*What is required*:
Restate the records in their entirety, word for word.

** Opening Source data block **

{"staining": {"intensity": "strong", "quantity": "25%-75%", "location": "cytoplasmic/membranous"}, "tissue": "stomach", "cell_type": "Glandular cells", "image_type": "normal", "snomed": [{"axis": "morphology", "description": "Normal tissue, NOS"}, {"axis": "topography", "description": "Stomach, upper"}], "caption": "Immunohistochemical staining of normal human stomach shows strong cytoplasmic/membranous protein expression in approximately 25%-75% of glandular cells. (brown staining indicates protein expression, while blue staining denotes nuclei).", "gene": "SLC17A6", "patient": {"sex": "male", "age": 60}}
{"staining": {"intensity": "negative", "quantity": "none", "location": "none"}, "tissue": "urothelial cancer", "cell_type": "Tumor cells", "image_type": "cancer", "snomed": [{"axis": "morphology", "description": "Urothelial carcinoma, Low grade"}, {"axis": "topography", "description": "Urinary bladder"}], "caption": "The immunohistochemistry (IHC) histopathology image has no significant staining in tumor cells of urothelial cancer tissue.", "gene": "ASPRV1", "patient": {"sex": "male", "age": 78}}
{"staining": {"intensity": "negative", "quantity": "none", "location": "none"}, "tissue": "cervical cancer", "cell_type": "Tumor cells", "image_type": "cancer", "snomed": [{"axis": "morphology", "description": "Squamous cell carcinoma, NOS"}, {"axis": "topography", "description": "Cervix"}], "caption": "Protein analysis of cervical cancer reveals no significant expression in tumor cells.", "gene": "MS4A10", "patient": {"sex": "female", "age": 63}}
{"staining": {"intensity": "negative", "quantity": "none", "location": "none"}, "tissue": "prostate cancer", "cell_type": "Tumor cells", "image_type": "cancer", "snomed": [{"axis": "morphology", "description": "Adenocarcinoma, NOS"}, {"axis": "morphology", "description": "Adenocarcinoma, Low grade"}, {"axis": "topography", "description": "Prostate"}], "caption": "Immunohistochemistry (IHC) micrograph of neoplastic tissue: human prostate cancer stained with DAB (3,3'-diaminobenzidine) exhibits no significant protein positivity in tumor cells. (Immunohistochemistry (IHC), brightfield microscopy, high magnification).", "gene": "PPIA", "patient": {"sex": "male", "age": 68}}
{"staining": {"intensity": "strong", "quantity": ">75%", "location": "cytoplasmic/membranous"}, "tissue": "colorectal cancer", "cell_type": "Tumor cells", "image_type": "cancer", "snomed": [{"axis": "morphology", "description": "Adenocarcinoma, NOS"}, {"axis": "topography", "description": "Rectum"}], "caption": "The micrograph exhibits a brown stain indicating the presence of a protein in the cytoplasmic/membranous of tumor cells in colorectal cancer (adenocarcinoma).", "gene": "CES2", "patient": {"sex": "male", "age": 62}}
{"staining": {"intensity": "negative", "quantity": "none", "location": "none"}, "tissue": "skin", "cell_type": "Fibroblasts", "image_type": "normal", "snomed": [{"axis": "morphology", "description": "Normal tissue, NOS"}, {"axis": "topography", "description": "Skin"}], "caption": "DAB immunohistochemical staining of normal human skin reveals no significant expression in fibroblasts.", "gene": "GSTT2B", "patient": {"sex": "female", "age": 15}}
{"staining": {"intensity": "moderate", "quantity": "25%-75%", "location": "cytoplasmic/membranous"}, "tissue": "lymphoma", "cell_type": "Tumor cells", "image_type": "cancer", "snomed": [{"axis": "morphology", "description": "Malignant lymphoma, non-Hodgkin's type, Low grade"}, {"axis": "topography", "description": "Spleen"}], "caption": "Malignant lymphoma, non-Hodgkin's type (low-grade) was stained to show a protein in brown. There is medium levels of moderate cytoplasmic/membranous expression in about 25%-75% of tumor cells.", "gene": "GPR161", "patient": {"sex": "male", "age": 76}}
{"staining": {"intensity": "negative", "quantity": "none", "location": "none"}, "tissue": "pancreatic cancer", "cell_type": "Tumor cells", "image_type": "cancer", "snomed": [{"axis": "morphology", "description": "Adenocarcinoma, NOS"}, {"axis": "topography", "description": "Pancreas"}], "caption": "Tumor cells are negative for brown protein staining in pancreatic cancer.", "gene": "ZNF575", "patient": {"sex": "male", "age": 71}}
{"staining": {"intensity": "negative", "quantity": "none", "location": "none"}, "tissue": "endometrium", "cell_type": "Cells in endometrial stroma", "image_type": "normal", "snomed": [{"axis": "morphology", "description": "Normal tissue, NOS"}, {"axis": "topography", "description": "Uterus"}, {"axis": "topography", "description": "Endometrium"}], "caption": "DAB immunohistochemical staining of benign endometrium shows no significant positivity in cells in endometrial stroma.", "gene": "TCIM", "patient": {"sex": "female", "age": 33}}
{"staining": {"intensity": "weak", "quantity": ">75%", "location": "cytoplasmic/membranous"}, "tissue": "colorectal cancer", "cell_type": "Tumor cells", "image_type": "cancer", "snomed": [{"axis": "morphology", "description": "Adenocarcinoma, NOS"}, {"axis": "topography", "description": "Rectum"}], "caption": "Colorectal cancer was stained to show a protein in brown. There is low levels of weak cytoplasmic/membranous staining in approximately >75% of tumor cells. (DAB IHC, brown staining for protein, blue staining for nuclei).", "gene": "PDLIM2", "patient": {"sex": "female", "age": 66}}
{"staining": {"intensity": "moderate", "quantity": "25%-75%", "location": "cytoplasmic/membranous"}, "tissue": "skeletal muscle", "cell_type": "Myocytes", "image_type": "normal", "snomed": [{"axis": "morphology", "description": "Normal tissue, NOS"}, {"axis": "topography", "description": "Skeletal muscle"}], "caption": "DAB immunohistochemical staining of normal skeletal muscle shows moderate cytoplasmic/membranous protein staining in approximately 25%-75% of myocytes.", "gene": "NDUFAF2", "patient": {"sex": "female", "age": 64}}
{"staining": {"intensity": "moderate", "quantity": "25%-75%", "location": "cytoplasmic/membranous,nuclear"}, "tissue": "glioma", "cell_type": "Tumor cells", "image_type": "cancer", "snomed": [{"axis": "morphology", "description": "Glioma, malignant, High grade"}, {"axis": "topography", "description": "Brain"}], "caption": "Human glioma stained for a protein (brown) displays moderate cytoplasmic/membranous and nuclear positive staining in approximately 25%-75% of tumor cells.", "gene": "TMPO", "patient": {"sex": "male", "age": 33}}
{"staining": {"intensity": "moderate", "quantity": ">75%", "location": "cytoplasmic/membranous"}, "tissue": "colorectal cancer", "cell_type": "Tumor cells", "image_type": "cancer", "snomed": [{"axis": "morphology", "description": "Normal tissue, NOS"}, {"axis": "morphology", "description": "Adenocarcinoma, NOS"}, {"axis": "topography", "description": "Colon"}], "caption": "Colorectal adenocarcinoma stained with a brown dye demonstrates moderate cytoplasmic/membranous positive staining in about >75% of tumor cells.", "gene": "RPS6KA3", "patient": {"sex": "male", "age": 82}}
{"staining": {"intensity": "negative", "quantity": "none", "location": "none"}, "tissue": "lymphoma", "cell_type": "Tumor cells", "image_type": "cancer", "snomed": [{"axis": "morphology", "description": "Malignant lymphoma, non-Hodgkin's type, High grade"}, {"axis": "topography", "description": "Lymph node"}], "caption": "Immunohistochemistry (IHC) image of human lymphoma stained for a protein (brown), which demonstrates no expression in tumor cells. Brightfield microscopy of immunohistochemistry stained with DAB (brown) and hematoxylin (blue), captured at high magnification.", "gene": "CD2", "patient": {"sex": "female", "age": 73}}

** Closing Source data block **

*Result below*:
{"staining": {"intensity": "strong", "quantity": "25%-75%", "location": "cytoplasmic/membranous"}, "tissue": "stomach", "cell_type": "Glandular cells", "image_type": "normal", "snomed": [{"axis": "morphology", "description": "Normal tissue, NOS"}, {"axis": "topography", "description": "Stomach, upper"}], "caption": "Immunohistochemical staining of normal human stomach shows strong cytoplasmic/membranous protein expression in approximately 25%-75% of glandular cells. (brown staining indicates protein expression, while blue staining denotes nuclei).", "gene": "SLC17A6", "patient": {"sex": "male", "age": 60}}
{"staining": {"intensity": "negative", "quantity": "none", "location": "none"}, "tissue": "urothelial cancer", "cell_type": "Tumor cells", "image_type": "cancer", "snomed": [{"axis": "morphology", "description": "Urothelial carcinoma, Low grade"}, {"axis": "topography", "description": "Urinary bladder"}], "caption": "The immunohistochemistry (IHC) histopathology image has no significant staining in tumor cells of urothelial cancer tissue.", "gene": "ASPRV1", "patient": {"sex": "male", "age": 78}}
{"staining": {"intensity": "negative", "quantity": "none", "location": "none"}, "tissue": "cervical cancer", "cell_type": "Tumor cells", "image_type": "cancer", "snomed": [{"axis": "morphology", "description": "Squamous cell carcinoma, NOS"}, {"axis": "topography", "description": "Cervix"}], "caption": "Protein analysis of cervical cancer reveals no significant expression in tumor cells.", "gene": "MS4A10", "patient": {"sex": "female", "age": 63}}
{"staining": {"intensity": "negative", "quantity": "none", "location": "none"}, "tissue": "prostate cancer", "cell_type": "Tumor cells", "image_type": "cancer", "snomed": [{"axis": "morphology", "description": "Adenocarcinoma, NOS"}, {"axis": "morphology", "description": "Adenocarcinoma, Low grade"}, {"axis": "topography", "description": "Prostate"}], "caption": "Immunohistochemistry (IHC) micrograph of neoplastic tissue: human prostate cancer stained with DAB (3,3'-diaminobenzidine) exhibits no significant protein positivity in tumor cells. (Immunohistochemistry (IHC), brightfield microscopy, high magnification).", "gene": "PPIA", "patient": {"sex": "male", "age": 68}}
{"staining": {"intensity": "strong", "quantity": ">75%", "location": "cytoplasmic/membranous"}, "tissue": "colorectal cancer", "cell_type": "Tumor cells", "image_type": "cancer", "snomed": [{"axis": "morphology", "description": "Adenocarcinoma, NOS"}, {"axis": "topography", "description": "Rectum"}], "caption": "The micrograph exhibits a brown stain indicating the presence of a protein in the cytoplasmic/membranous of tumor cells in colorectal cancer (adenocarcinoma).", "gene": "CES2", "patient": {"sex": "male", "age": 62}}
{"staining": {"intensity": "negative", "quantity": "none", "location": "none"}, "tissue": "skin", "cell_type": "Fibroblasts", "image_type": "normal", "snomed": [{"axis": "morphology", "description": "Normal tissue, NOS"}, {"axis": "topography", "description": "Skin"}], "caption": "DAB immunohistochemical staining of normal human skin reveals no significant expression in fibroblasts.", "gene": "GSTT2B", "patient": {"sex": "female", "age": 15}}
{"staining": {"intensity": "moderate", "quantity": "25%-75%", "location": "cytoplasmic/membranous"}, "tissue": "lymphoma", "cell_type": "Tumor cells", "image_type": "cancer", "snomed": [{"axis": "morphology", "description": "Malignant lymphoma, non-Hodgkin's type, Low grade"}, {"axis": "topography", "description": "Spleen"}], "caption": "Malignant lymphoma, non-Hodgkin's type (low-grade) was stained to show a protein in brown. There is medium levels of moderate cytoplasmic/membranous expression in about 25%-75% of tumor cells.", "gene": "GPR161", "patient": {"sex": "male", "age": 76}}
{"staining": {"intensity": "negative", "quantity": "none", "location": "none"}, "tissue": "pancreatic cancer", "cell_type": "Tumor cells", "image_type": "cancer", "snomed": [{"axis": "morphology", "description": "Adenocarcinoma, NOS"}, {"axis": "topography", "description": "Pancreas"}], "caption": "Tumor cells are negative for brown protein staining in pancreatic cancer.", "gene": "ZNF575", "patient": {"sex": "male", "age": 71}}
{"staining": {"intensity": "negative", "quantity": "none", "location": "none"}, "tissue": "endometrium", "cell_type": "Cells in endometrial stroma", "image_type": "normal", "snomed": [{"axis": "morphology", "description": "Normal tissue, NOS"}, {"axis": "topography", "description": "Uterus"}, {"axis": "topography", "description": "Endometrium"}], "caption": "DAB immunohistochemical staining of benign endometrium shows no significant positivity in cells in endometrial stroma.", "gene": "TCIM", "patient": {"sex": "female", "age": 33}}
{"staining": {"intensity": "weak", "quantity": ">75%", "location": "cytoplasmic/membranous"}, "tissue": "colorectal cancer", "cell_type": "Tumor cells", "image_type": "cancer", "snomed": [{"axis": "morphology", "description": "Adenocarcinoma, NOS"}, {"axis": "topography", "description": "Rectum"}], "caption": "Colorectal cancer was stained to show a protein in brown. There is low levels of weak cytoplasmic/membranous staining in approximately >75% of tumor cells. (DAB IHC, brown staining for protein, blue staining for nuclei).", "gene": "PDLIM2", "patient": {"sex": "female", "age": 66}}
{"staining": {"intensity": "moderate", "quantity": "25%-75%", "location": "cytoplasmic/membranous"}, "tissue": "skeletal muscle", "cell_type": "Myocytes", "image_type": "normal", "snomed": [{"axis": "morphology", "description": "Normal tissue, NOS"}, {"axis": "topography", "description": "Skeletal muscle"}], "caption": "DAB immunohistochemical staining of normal skeletal muscle shows moderate cytoplasmic/membranous protein staining in approximately 25%-75% of myocytes.", "gene": "NDUFAF2", "patient": {"sex": "female", "age": 64}}
{"staining": {"intensity": "moderate", "quantity": "25%-75%", "location": "cytoplasmic/membranous,nuclear"}, "tissue": "glioma", "cell_type": "Tumor cells", "image_type": "cancer", "snomed": [{"axis": "morphology", "description": "Glioma, malignant, High grade"}, {"axis": "topography", "description": "Brain"}], "caption": "Human glioma stained for a protein (brown) displays moderate cytoplasmic/membranous and nuclear positive staining in approximately 25%-75% of tumor cells.", "gene": "TMPO", "patient": {"sex": "male", "age": 33}}
{"staining": {"intensity": "moderate", "quantity": ">75%", "location": "cytoplasmic/membranous"}, "tissue": "colorectal cancer", "cell_type": "Tumor cells", "image_type": "cancer", "snomed": [{"axis": "morphology", "description": "Normal tissue, NOS"}, {"axis": "morphology", "description": "Adenocarcinoma, NOS"}, {"axis": "topography", "description": "Colon"}], "caption": "Colorectal adenocarcinoma stained with a brown dye demonstrates moderate cytoplasmic/membranous positive staining in about >75% of tumor cells.", "gene": "RPS6KA3", "patient": {"sex": "male", "age": 82}}
{"staining": {"intensity": "negative", "quantity": "none", "location": "none"}, "tissue": "lymphoma", "cell_type": "Tumor cells", "image_type": "cancer", "snomed": [{"axis": "morphology", "description": "Malignant lymphoma, non-Hodgkin's type, High grade"}, {"axis": "topography", "description": "Lymph node"}], "caption": "Immunohistochemistry (IHC) image of human lymphoma stained for a protein (brown), which demonstrates no expression in tumor cells. Brightfield microscopy of immunohistochemistry stained with DAB (brown) and hematoxylin (blue), captured at high magnification.", "gene": "CD2", "patient": {"sex": "female", "age": 73}}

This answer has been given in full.